Was die Zielgruppe leistungsberechtiger Menschen angehe, so sollten ausgehend vom gesetzgeberischen Willen zur Beibehaltung des leistungsberechtigten Personenkreises der Eingliederungshilfe nach § 99 mit dem nach § 53 SGB XII leistungsberechtigten Personenkreis die Grundzüge der bisherigen Regelung erhalten bleiben:
- Die Leistungen richten sich an Menschen mit Behinderung nach § 2 Abs. 1 Satz 1 sowie von einer solchen Behinderung bedrohte Personen.
- Innerhalb dieses Personenkreises wird eine Qualifikation vorgenommen. Diese bisher als "wesentliche" Behinderung bezeichnete Qualifikation könne als "erheblich" modernisiert werden, um die unerwünschte Konnotation mit einem "Wesensmerkmal" auszuschließen.
- Leistungen für nicht "wesentlich" bzw. "erheblich" behinderte Personen könnten nach Ermessen geleistet werden (bisher § 53 Abs. 1 Satz 2 SGB XII). Eine solche Regelung sei erforderlich, um ungewollte Leistungslücken auszuschließen.
Rz. 17
Für einzelne Personengruppen bzw. Fallkonstellationen solle die Leistungsberechtigung konkretisiert werden.

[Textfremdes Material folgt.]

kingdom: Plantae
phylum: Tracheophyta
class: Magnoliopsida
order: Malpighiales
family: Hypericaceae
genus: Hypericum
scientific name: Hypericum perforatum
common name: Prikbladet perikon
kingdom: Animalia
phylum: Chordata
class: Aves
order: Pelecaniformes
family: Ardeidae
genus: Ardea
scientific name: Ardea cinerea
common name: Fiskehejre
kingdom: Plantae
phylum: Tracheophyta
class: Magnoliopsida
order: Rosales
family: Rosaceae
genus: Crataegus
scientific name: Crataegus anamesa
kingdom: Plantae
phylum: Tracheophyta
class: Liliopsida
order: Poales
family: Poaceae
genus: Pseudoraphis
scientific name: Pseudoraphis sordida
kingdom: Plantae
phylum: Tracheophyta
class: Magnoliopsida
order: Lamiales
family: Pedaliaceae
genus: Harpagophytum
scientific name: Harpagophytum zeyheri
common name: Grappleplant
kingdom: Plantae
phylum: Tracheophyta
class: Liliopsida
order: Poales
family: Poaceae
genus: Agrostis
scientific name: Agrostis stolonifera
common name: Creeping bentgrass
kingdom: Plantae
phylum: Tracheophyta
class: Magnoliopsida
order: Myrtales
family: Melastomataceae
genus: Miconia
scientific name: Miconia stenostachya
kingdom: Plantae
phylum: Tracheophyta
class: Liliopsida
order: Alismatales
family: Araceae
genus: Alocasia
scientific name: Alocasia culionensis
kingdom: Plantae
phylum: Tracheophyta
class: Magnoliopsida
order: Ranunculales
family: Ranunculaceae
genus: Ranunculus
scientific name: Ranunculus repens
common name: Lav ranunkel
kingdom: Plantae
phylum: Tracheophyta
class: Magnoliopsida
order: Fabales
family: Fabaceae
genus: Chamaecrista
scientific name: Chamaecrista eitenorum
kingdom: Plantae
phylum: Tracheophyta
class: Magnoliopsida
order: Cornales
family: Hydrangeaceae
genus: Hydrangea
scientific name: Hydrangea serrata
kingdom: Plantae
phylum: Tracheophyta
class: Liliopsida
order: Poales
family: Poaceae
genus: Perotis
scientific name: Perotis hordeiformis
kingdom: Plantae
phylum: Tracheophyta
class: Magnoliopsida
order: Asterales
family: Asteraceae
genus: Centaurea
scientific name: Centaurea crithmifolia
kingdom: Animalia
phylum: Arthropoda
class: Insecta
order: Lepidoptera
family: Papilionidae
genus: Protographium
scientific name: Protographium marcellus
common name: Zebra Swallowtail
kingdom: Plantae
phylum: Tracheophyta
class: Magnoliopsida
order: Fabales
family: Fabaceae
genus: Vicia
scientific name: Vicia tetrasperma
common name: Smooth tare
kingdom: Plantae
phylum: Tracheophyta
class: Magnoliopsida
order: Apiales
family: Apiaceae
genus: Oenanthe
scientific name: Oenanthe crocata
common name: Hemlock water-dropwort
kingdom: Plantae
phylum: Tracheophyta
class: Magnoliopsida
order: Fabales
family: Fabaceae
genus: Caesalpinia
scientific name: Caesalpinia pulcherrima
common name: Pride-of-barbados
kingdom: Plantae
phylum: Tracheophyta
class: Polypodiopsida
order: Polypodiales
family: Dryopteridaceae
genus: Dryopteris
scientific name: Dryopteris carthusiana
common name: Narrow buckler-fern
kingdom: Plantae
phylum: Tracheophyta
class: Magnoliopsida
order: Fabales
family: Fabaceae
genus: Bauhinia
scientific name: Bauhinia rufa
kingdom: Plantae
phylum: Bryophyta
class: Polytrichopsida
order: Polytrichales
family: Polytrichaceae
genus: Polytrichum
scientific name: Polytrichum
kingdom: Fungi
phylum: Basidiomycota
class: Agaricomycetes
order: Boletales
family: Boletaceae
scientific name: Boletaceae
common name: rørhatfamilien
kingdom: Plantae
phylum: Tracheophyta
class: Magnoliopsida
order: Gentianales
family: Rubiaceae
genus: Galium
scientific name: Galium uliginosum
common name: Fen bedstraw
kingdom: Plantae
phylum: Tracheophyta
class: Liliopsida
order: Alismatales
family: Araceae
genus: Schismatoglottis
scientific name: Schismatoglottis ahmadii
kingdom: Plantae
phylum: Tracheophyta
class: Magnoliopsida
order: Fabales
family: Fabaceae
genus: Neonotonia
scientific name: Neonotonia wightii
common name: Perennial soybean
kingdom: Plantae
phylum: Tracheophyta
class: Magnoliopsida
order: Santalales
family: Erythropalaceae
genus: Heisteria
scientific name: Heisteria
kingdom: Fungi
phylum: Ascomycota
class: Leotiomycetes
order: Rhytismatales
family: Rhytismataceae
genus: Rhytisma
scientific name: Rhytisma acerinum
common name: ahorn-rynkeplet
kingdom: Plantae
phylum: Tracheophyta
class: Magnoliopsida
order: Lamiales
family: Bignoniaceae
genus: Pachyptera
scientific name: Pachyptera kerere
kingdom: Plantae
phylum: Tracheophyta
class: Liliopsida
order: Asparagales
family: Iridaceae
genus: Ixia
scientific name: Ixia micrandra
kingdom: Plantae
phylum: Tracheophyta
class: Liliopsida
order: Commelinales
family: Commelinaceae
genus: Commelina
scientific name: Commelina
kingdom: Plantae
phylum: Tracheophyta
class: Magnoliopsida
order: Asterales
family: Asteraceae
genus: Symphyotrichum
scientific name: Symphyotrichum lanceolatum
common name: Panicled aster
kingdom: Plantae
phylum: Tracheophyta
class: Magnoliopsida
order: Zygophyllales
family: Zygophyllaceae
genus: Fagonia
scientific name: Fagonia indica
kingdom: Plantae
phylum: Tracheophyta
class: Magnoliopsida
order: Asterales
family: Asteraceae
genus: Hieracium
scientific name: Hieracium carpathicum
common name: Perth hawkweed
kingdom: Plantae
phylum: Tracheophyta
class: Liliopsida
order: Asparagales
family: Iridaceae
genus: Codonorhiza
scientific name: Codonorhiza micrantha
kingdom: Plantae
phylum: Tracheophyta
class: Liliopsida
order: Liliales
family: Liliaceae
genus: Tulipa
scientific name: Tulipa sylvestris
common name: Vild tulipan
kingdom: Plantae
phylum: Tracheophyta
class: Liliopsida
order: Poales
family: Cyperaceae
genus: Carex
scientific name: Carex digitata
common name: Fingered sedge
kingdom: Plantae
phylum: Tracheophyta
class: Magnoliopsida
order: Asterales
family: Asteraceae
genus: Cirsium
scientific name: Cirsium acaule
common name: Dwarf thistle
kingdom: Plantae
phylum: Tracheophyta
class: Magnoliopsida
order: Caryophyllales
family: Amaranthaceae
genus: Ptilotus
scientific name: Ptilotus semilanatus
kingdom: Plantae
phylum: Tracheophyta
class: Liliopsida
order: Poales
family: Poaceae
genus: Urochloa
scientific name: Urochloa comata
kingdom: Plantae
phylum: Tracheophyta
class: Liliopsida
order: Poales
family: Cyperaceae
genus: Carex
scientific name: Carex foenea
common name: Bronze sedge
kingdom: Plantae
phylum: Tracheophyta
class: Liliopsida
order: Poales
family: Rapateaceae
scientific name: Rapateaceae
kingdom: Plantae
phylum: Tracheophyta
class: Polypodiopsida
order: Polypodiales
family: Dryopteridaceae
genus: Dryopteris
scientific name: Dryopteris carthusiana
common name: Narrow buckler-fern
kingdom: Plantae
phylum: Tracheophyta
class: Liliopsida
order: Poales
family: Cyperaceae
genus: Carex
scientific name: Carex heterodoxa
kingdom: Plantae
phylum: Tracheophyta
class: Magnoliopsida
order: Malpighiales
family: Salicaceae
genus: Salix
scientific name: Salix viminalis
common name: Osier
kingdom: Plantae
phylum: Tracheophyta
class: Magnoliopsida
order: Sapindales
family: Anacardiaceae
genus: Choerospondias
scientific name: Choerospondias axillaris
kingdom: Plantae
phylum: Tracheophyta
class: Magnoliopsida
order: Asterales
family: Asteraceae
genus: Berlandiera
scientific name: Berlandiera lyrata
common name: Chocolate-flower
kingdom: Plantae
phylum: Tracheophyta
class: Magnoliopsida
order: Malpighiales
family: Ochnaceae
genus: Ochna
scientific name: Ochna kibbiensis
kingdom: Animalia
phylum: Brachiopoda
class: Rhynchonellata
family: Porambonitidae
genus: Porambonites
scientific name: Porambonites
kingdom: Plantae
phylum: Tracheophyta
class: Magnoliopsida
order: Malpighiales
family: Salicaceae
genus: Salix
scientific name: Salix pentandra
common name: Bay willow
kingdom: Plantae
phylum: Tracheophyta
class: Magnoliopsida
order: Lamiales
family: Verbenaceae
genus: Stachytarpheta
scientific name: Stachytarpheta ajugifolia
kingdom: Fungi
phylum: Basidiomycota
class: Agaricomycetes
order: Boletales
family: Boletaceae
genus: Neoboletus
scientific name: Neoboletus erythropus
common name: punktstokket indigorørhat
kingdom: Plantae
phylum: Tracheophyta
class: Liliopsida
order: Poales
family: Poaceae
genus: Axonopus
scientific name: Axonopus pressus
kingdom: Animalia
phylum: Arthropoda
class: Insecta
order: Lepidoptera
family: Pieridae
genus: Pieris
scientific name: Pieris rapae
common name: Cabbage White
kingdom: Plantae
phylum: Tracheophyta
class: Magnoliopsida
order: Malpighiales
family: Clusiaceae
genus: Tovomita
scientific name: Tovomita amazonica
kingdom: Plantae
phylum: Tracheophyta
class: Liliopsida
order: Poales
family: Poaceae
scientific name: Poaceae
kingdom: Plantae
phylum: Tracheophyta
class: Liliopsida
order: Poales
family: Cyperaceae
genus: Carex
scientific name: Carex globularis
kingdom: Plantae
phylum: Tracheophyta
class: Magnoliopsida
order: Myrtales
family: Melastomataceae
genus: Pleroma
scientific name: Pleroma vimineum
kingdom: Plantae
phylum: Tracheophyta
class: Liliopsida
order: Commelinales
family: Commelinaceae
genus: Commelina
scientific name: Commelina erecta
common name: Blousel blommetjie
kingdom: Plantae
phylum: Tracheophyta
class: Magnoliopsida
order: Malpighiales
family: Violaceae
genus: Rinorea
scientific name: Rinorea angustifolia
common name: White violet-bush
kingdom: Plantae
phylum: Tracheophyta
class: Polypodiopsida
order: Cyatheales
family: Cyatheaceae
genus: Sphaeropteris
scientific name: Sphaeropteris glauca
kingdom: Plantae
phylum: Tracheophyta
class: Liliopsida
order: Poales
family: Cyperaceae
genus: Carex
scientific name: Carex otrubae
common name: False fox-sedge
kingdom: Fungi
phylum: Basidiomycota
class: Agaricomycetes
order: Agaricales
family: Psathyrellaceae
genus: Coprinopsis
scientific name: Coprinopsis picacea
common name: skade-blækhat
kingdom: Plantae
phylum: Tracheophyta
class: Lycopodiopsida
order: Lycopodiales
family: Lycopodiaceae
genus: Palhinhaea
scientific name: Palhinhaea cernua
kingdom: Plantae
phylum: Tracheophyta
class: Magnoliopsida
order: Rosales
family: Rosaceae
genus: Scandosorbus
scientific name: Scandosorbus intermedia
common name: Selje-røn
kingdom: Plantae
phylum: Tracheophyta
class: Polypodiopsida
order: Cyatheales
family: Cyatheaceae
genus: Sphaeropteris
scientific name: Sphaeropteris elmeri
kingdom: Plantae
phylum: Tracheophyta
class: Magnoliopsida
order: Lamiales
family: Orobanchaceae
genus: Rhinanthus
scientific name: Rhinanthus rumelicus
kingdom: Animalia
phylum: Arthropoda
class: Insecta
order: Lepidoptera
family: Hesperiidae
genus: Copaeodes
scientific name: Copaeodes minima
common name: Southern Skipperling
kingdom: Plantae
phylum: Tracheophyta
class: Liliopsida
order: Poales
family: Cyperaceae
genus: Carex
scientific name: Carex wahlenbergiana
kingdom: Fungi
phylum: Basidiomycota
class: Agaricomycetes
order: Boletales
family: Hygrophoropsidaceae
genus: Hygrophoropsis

Nur bei Leistungen zur Teilhabe am Arbeitsleben (Beschäftigung in Werkstätten für behinderte Menschen oder bei einem anderen Leistungsanbieter oder mit einem Budget für Arbeit), bei Leistungen zur Teilhabe an Bildung und Leistungen zur sozialen Teilhabe gebe es nicht regelhaft einen vorrangig zuständigen Rehabilitationsträger. Daher sei eine originäre Bestimmung des leistungsberechtigten Personenkreises mit einem einschränkenden Merkmal nur für diese Leistungen zu empfehlen.
Rz. 18
Für die Leistungen zur medizinischen Rehabilitation und Leistungen zur Teilhabe am Arbeitsleben außer den Leistungen in WfbM oder durch ein Budget für Arbeit seien im Normalfall vorrangige Leistungsträger zuständig. Gebe es solche nicht, z. B. bei nichtversicherten Personen in der Krankenversicherung, sei ein Kriterium der erheblichen Behinderung zweifelhaft, da die Leistung z. B. eines Hilfsmittels im Umgang der Krankenversicherungsansprüche in jedem Falle erforderlich seien (§ 109 Abs. 2).
Für die Leistungen zur Teilhabe an Bildung nach §§ 75, 112 wäre es sinnvoll und konsequent, die Leistungsberechtigung allein daran zu orientieren, ob behinderungsbedingt eine erhebliche Beeinträchtigung der Teilhabe an Bildung im allgemeinen Bildungswesen eingetreten ist oder einzutreten droht.
Rz. 19
Ausdrücklich begrüßt wird in dem Abschlussbericht, dass der Gesetzgeber für die Berechtigung für Leistungen zur Teilhabe am Arbeitsleben eine eigene Leistungsvorschrift (Abs. 6) geregelt habe, da es hierfür allein auf eine wesentliche Beeinträchtigung der Teilhabe ankomme. Diese Regelung ist aber kein Ergebnis der Diskussionen aus dem Gesetzgebungsverfahren, der ursprüngliche Gesetzentwurf der Bundesregierung sah dies bereits in dem seinerzeitigen Abs. 4 vor.